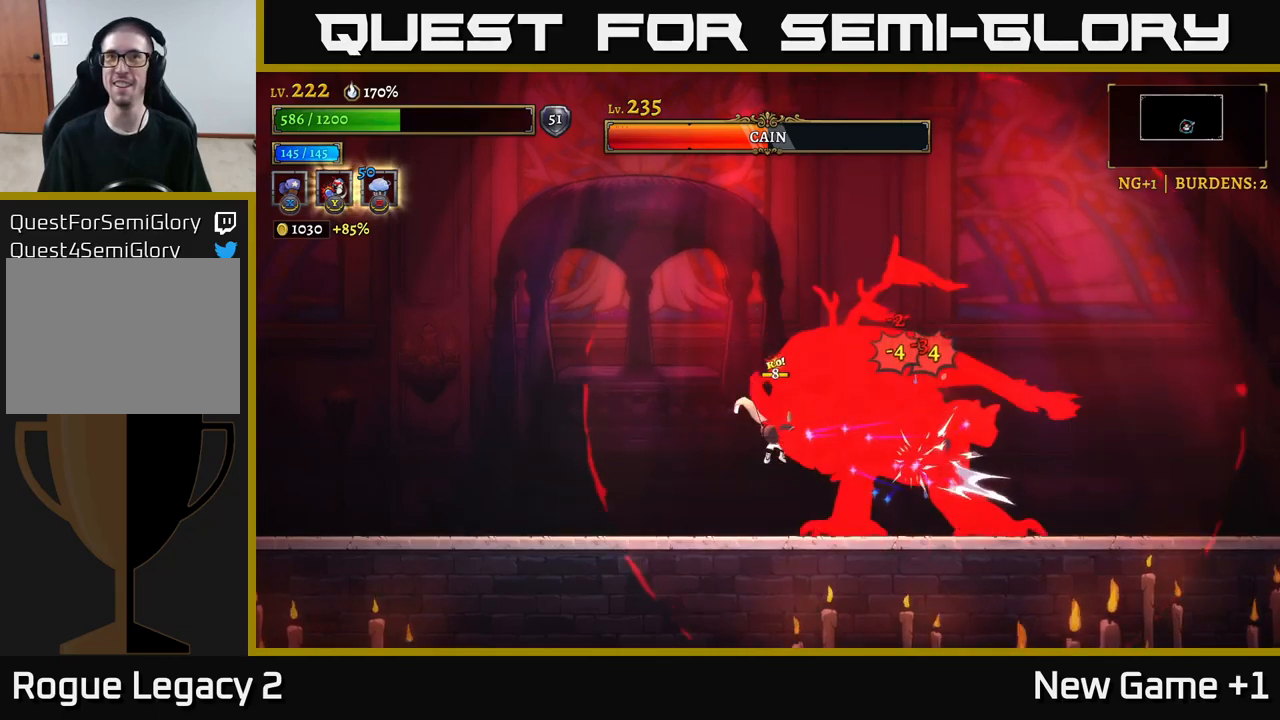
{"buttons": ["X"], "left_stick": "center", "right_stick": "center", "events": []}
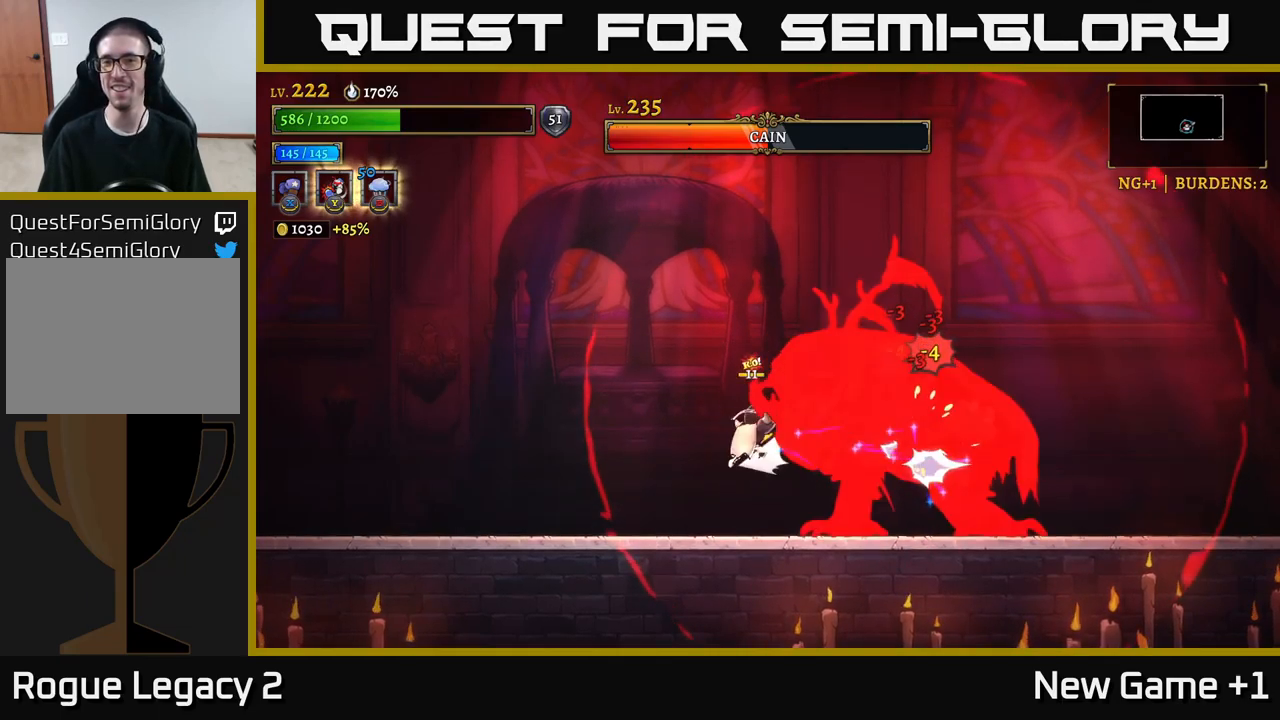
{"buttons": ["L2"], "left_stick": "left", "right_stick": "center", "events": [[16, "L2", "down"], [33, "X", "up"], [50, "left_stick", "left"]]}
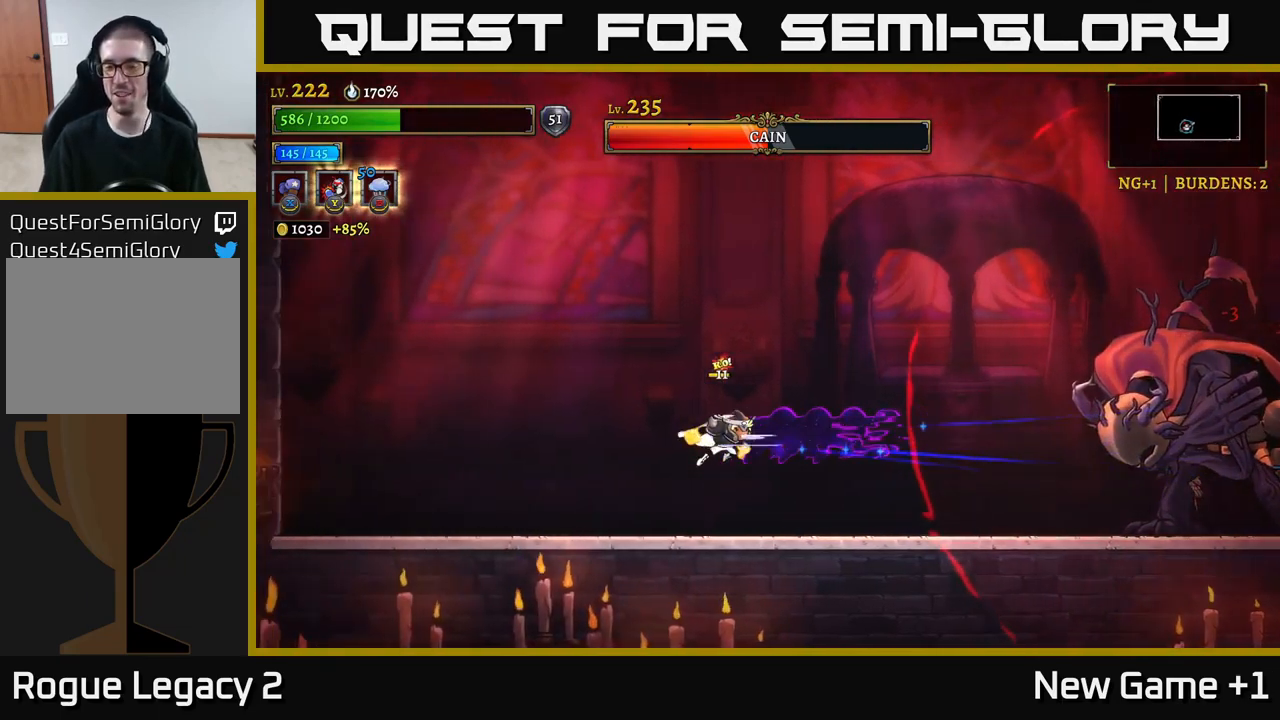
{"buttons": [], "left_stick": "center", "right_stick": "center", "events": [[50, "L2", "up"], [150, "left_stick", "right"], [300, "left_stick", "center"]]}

• • • •

▶ _What the task requires_: Reproduce every line of the data above, exactly as it stands, but not the pictures.

▶ _Response for this exercise_:
{"buttons": ["X"], "left_stick": "center", "right_stick": "center", "events": []}
{"buttons": ["L2"], "left_stick": "left", "right_stick": "center", "events": [[16, "L2", "down"], [33, "X", "up"], [50, "left_stick", "left"]]}
{"buttons": [], "left_stick": "center", "right_stick": "center", "events": [[50, "L2", "up"], [150, "left_stick", "right"], [300, "left_stick", "center"]]}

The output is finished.